The poems include many different periods of history, because they were based on an oral tradition that stretched back hundreds of years. Legend describes Homer as a blind singer from the island of Chios. Oral composition explains many features of the Homeric poems, such as the standard epithets (“Hector, tamer of horses”). Around the seventh century B.C., the Homeric poems were written down in more or less their final form.

One of the most vexed questions in Homeric scholarship is how, exactly, the written texts we have emerged from the songs of illiterate bards. It is easy to imagine a series of singers wandering through the towns of archaic Greece, telling and retelling the story of Troy. But how could a poem as long as The Iliad or The _Odyssey_—each of which would have taken at least three days to perform—have been composed without the use of writing? In the early 20th century, Milman Parry and Alfred Lord showed (by interviewing contemporary oral poets in the former Yugoslavia) that it was impossible for a purely oral poet to repeat even a much shorter poem precisely word for word. Retellings are always re-creations, until a written text is present to correct and check human memory. Lord solved this “Homeric Problem” by suggesting that, at some point late in the tradition, a particularly talented singer collaborated with a scribe to create The Iliad and The Odyssey. This remains the most plausible general hypothesis for how the poems we have came into being. It is also possible that an oral poet, at some late point in the tradition, learned to write.
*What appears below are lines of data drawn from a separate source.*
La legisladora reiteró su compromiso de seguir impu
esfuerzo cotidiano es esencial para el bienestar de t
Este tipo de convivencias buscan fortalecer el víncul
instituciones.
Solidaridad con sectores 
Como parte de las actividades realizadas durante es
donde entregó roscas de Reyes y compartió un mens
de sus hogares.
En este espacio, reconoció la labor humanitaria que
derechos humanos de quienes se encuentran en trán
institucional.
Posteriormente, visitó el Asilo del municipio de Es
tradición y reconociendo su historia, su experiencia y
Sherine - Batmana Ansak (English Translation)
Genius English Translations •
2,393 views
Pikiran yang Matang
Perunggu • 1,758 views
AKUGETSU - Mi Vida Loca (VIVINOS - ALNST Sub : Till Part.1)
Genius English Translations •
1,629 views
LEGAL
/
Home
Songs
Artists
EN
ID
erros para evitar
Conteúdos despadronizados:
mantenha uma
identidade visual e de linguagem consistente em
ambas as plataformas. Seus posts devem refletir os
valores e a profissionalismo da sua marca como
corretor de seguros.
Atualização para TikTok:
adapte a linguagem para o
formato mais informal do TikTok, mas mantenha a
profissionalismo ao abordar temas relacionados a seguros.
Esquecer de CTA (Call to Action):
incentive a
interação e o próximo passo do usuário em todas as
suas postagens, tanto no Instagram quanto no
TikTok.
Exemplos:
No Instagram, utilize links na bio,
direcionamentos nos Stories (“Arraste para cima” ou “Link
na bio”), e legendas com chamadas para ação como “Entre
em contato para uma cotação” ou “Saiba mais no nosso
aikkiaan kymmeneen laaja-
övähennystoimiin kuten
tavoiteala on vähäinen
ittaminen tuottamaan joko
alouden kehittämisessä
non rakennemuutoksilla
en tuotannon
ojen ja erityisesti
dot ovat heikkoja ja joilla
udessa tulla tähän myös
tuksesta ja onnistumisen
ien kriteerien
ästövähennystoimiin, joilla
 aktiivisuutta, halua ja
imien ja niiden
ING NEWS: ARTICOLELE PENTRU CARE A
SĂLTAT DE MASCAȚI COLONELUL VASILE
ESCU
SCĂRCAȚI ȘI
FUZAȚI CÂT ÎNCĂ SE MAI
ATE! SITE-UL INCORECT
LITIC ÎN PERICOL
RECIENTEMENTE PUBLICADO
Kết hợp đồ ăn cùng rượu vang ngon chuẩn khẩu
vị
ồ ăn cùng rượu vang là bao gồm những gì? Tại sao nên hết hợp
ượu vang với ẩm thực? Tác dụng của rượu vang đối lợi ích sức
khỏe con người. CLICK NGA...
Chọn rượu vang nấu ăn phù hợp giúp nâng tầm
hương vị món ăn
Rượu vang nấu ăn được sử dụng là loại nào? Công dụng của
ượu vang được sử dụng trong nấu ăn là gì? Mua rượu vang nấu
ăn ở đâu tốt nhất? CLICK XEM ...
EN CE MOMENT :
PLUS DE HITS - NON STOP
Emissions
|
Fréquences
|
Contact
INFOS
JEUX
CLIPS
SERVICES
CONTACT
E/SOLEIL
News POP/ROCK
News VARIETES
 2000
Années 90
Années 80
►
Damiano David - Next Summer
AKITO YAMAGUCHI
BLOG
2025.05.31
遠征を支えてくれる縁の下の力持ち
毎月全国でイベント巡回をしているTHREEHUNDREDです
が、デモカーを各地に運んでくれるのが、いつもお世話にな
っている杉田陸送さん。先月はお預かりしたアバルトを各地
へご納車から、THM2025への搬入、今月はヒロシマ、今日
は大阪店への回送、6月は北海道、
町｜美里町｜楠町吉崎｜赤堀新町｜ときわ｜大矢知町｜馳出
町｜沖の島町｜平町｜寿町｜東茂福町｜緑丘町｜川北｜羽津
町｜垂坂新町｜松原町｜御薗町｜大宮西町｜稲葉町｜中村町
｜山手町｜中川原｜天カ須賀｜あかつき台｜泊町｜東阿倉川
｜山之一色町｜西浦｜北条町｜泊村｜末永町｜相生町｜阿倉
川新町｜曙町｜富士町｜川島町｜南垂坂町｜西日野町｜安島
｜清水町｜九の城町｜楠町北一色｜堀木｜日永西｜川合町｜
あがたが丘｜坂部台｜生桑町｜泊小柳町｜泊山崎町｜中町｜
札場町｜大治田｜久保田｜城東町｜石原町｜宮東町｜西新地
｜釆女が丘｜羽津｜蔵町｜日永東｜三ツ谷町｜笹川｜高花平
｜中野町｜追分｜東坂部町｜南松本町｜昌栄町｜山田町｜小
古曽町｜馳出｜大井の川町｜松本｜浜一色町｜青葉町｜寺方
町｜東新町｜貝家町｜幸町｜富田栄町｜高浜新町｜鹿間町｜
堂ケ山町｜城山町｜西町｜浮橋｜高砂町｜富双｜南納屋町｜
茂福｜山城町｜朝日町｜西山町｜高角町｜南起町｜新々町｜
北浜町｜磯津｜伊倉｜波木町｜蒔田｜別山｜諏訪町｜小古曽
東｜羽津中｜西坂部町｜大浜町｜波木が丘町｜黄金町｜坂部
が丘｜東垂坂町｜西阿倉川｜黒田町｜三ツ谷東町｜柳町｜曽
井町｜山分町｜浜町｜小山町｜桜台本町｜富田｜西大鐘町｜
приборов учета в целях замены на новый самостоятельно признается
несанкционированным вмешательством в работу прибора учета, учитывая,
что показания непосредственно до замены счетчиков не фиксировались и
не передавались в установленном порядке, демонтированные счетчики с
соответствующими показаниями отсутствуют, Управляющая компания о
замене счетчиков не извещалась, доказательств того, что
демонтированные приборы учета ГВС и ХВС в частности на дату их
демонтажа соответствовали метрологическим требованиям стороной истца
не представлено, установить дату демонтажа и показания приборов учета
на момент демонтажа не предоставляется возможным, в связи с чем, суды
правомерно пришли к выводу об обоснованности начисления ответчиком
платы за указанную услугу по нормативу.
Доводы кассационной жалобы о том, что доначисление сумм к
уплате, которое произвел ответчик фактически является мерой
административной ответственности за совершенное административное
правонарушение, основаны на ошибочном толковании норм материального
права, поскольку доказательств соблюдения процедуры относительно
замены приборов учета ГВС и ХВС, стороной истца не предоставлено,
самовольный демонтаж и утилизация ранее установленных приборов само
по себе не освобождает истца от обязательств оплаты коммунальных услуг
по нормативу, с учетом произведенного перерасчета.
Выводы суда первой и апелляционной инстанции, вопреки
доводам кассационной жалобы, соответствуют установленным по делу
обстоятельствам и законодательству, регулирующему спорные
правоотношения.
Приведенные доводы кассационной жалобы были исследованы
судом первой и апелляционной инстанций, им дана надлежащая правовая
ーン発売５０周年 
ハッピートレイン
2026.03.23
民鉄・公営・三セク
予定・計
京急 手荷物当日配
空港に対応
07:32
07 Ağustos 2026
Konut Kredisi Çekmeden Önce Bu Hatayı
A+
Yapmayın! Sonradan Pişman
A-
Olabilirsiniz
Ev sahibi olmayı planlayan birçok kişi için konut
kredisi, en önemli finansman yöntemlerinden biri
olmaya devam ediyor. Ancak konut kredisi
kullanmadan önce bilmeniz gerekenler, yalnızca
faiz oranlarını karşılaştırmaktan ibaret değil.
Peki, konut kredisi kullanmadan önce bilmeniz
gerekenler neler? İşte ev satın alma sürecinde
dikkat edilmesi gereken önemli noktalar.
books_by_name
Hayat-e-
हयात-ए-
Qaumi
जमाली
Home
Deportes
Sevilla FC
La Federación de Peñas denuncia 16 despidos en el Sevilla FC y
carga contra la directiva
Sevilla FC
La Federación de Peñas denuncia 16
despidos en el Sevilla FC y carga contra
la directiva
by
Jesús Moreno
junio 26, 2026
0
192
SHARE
Andrew Dalby challenges the theory of Lord, claiming that “Homer was a famous singer who worked long before the use of writing. We are therefore reading not his work but that of a later singer in the same tradition, the one who composed The Iliad and The Odyssey and saw them written down.” This is depressingly reminiscent of the old joke: “The Iliad was not written by Homer, but by somebody else of the same name.”Muddle-headedness of this kind mars what is otherwise a useful introductory book.

The book’s most headline-grabbing claim is about authorship. Dalby argues that the composer of The Iliad and The Odyssey was a woman. Initially, this idea seems pretty silly, and not even original. Samuel Butler (author of Erewhon) argued in the 19th century that The Odyssey is by a woman, on the grounds that the poem is set in a nonmilitary world, and shows deep sympathy with female characters. The argument is a weak one: The whole point of imaginative literature, some would say, is that it allows poets, writers, and audience to participate in alien forms of experience.

But Dalby deploys a much stronger set of arguments for female authorship, based on comparative anthropological analysis of how women preserve songs, stories, and folk tales. Women are often the ones who retain linguistic and literary traditions for the longest time. Certainly, there is no evidence whatsoever of female epic poets in archaic Greece. When poets are described or alluded to in the Homeric poems themselves, they are always men. This fact alone makes Dalby’s hypothesis implausible. On the other hand, there certainly were female lyric poets_—_Sappho, for example. We cannot know for sure how distinct the genres of lyric and heroic poetry would have been.Dalby acknowledges that there is no way to prove his hypothesis. It is only a theory, and I don’t really buy it, though I’d like to. But the notion is not necessarily a silly one, if it can act as a reminder of how little we really know about the person or people who made these poems.